Even the fertilizer subsidy in India reveals the same dismal picture. It is also justified on the grounds that the developed countries also give fertilizer subsidies. But there is a fundamental difference. While the latter give subsidies as support to the farmers, in India, subsidy payments are made to the manufacturers. The result of such a policy is that it covers up the inefficiencies of a producer or shores up their profit.
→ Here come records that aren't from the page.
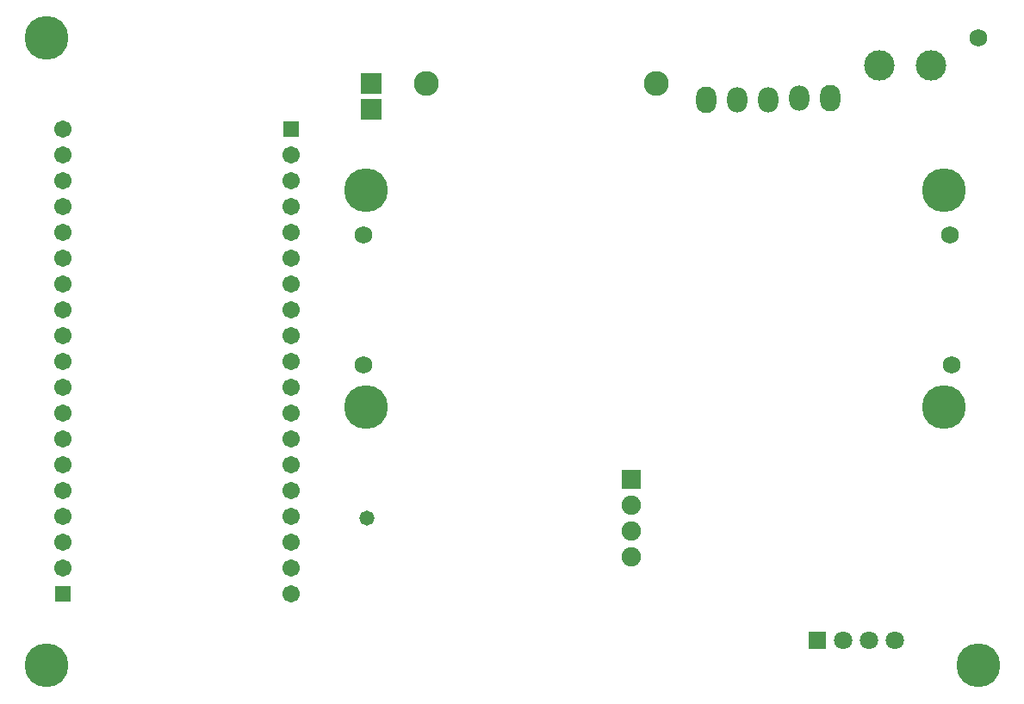
<source format=gbs>
G04*
G04 #@! TF.GenerationSoftware,Altium Limited,Altium Designer,24.9.1 (31)*
G04*
G04 Layer_Color=16711935*
%FSTAX24Y24*%
%MOIN*%
G70*
G04*
G04 #@! TF.SameCoordinates,937A2281-D82C-41EB-8C72-0E8F8F28929F*
G04*
G04*
G04 #@! TF.FilePolarity,Negative*
G04*
G01*
G75*
%ADD20C,0.0749*%
%ADD21R,0.0749X0.0749*%
%ADD22C,0.0671*%
%ADD24C,0.0680*%
%ADD25C,0.1694*%
%ADD26O,0.0780X0.1030*%
%ADD27O,0.0780X0.0980*%
%ADD28C,0.1180*%
%ADD29C,0.0710*%
%ADD30R,0.0710X0.0710*%
%ADD31C,0.0966*%
%ADD32R,0.0789X0.0789*%
%ADD33C,0.0580*%
%ADD54R,0.0611X0.0611*%
D20*
X03685Y025268D02*
D03*
Y026268D02*
D03*
Y027268D02*
D03*
D21*
Y028268D02*
D03*
D22*
X023694Y023826D02*
D03*
Y024826D02*
D03*
Y025826D02*
D03*
Y026826D02*
D03*
Y027826D02*
D03*
Y028826D02*
D03*
Y029826D02*
D03*
Y030826D02*
D03*
Y031826D02*
D03*
Y032826D02*
D03*
Y033826D02*
D03*
Y035826D02*
D03*
Y039826D02*
D03*
Y036826D02*
D03*
Y037826D02*
D03*
Y038826D02*
D03*
Y040826D02*
D03*
Y034826D02*
D03*
X014843Y024843D02*
D03*
Y025843D02*
D03*
Y038843D02*
D03*
Y037843D02*
D03*
Y036843D02*
D03*
Y035843D02*
D03*
Y034843D02*
D03*
Y039843D02*
D03*
Y041843D02*
D03*
Y040843D02*
D03*
Y033843D02*
D03*
Y032843D02*
D03*
Y031843D02*
D03*
Y030843D02*
D03*
Y029843D02*
D03*
Y028843D02*
D03*
Y027843D02*
D03*
Y026843D02*
D03*
D24*
X049248Y032689D02*
D03*
X0265Y037748D02*
D03*
Y032689D02*
D03*
X049201Y037748D02*
D03*
X050276Y045354D02*
D03*
D25*
X048952Y031069D02*
D03*
Y039469D02*
D03*
X026602Y031069D02*
D03*
Y039469D02*
D03*
X014213Y021063D02*
D03*
X050276D02*
D03*
X014213Y045354D02*
D03*
D26*
X044561Y043021D02*
D03*
X039761Y042971D02*
D03*
D27*
X043361Y043021D02*
D03*
X042161Y042971D02*
D03*
X040961D02*
D03*
D28*
X048465Y044291D02*
D03*
X046465D02*
D03*
D29*
X047039Y022047D02*
D03*
X045039D02*
D03*
X046039D02*
D03*
D30*
X044039D02*
D03*
D31*
X037835Y043583D02*
D03*
X028937D02*
D03*
D32*
X026772Y042598D02*
D03*
Y043598D02*
D03*
D33*
X026615Y026765D02*
D03*
D54*
X023694Y041826D02*
D03*
X014843Y023843D02*
D03*
M02*

</source>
Clearly, there is now a bizarre circumstance of falling public investment in agricultural infrastructure (which would have had a positive rub-off on the entire sector and enabled it to achieve its true potential) and increasing subsidies which end up benefiting mostly the undeserving - viz the rich farmers and various layers of rent-seekers who are responsible for the massive leakage out of the system.

Education subsidies
For a country with one of the most enviable resources - a high proportion of its population is young - it is unfortunate that even after spending 4.1% of the gross domestic product (GDP) on education, 35% of India's population is illiterate. It is well known that many developing countries have achieved better results with far less spending. China, for example, spends only 2.2 % of its GDP on education, yet has 91% literacy. Sri Lanka and Indonesia spend only 1.3% of their GDP on education, yet have literacy rates of 92.5% and 88% respectively. Even the UK and the US spend only 4.4% and 4.9% of their GDP respectively on public education.

Clearly, spending is not an issue. Efficiency is. More often than not, political affiliations decide on the enrollment of teachers. Efforts to discipline errant teachers result in huge unionized protests. Therefore, with teaching very low down in their list of priorities, government aided primary schools in India, especially in the rural areas, suffer from a vicious cycle of unmotivated teachers skipping classes leading to disenchanted students, thereby further reinforcing the lack of motivation.

The result? Substantial dropouts. Dropout rates in Indian primary, middle and high schools, particularly for girls, continue to be shamefully high - 50 years after independence and despite constitutional obligations on the part of the state, reflecting a sheer wastage of resources. For example, in the state of West Bengal, it is estimated that of the 100 students who enroll in the 1st standard, only 17 of them finish the 10th standard.

A study conducted by UNESCO based on educational data for the 2000/2001 school year from 22 Asian nations throws up an interesting result:

Primary school dropout rates

Expenditure as % of GDP

India 53% 4.1%
Myanmar 45% 1.4%
Bangladesh 35% 3.7%
Cambodia 35-38% 1.9%
Nepal 35-38% 2.5%

Source: UNESCO Global education digest 2003

As one can see, countries spending much less than India have better results. Even in the recent union budget on India tabled by the Congress-led United Progressive Alliance government, nowhere can one find measures to tackle this root cause - an utter failure of governance. Further increases in subsidies will only result in keeping the political constituents happy and lead to a bulging fiscal deficit - without benefiting the intended beneficiaries.